Dataset items:
────────────────
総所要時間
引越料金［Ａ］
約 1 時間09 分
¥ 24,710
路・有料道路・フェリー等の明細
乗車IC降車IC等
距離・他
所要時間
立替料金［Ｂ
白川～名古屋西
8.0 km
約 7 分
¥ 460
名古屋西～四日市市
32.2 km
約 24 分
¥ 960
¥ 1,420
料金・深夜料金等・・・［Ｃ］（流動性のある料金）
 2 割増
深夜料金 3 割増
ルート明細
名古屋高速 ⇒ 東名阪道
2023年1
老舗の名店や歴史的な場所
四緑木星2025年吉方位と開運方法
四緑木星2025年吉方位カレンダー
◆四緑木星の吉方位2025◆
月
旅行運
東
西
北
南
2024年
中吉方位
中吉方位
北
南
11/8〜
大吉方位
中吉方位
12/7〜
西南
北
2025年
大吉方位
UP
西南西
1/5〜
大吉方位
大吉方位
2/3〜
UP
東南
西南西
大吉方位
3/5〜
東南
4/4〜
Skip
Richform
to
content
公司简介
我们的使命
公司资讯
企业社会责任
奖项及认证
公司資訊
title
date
────────────────
**Exercise description**
Write out the text of all the dataset items above again, changing "Skip" to "Jump" and leaving everything else the same.

**Result below**
総所要時間
引越料金［Ａ］
約 1 時間09 分
¥ 24,710
路・有料道路・フェリー等の明細
乗車IC降車IC等
距離・他
所要時間
立替料金［Ｂ
白川～名古屋西
8.0 km
約 7 分
¥ 460
名古屋西～四日市市
32.2 km
約 24 分
¥ 960
¥ 1,420
料金・深夜料金等・・・［Ｃ］（流動性のある料金）
 2 割増
深夜料金 3 割増
ルート明細
名古屋高速 ⇒ 東名阪道
2023年1
老舗の名店や歴史的な場所
四緑木星2025年吉方位と開運方法
四緑木星2025年吉方位カレンダー
◆四緑木星の吉方位2025◆
月
旅行運
東
西
北
南
2024年
中吉方位
中吉方位
北
南
11/8〜
大吉方位
中吉方位
12/7〜
西南
北
2025年
大吉方位
UP
西南西
1/5〜
大吉方位
大吉方位
2/3〜
UP
東南
西南西
大吉方位
3/5〜
東南
4/4〜
Jump
Richform
to
content
公司简介
我们的使命
公司资讯
企业社会责任
奖项及认证
公司資訊
title
date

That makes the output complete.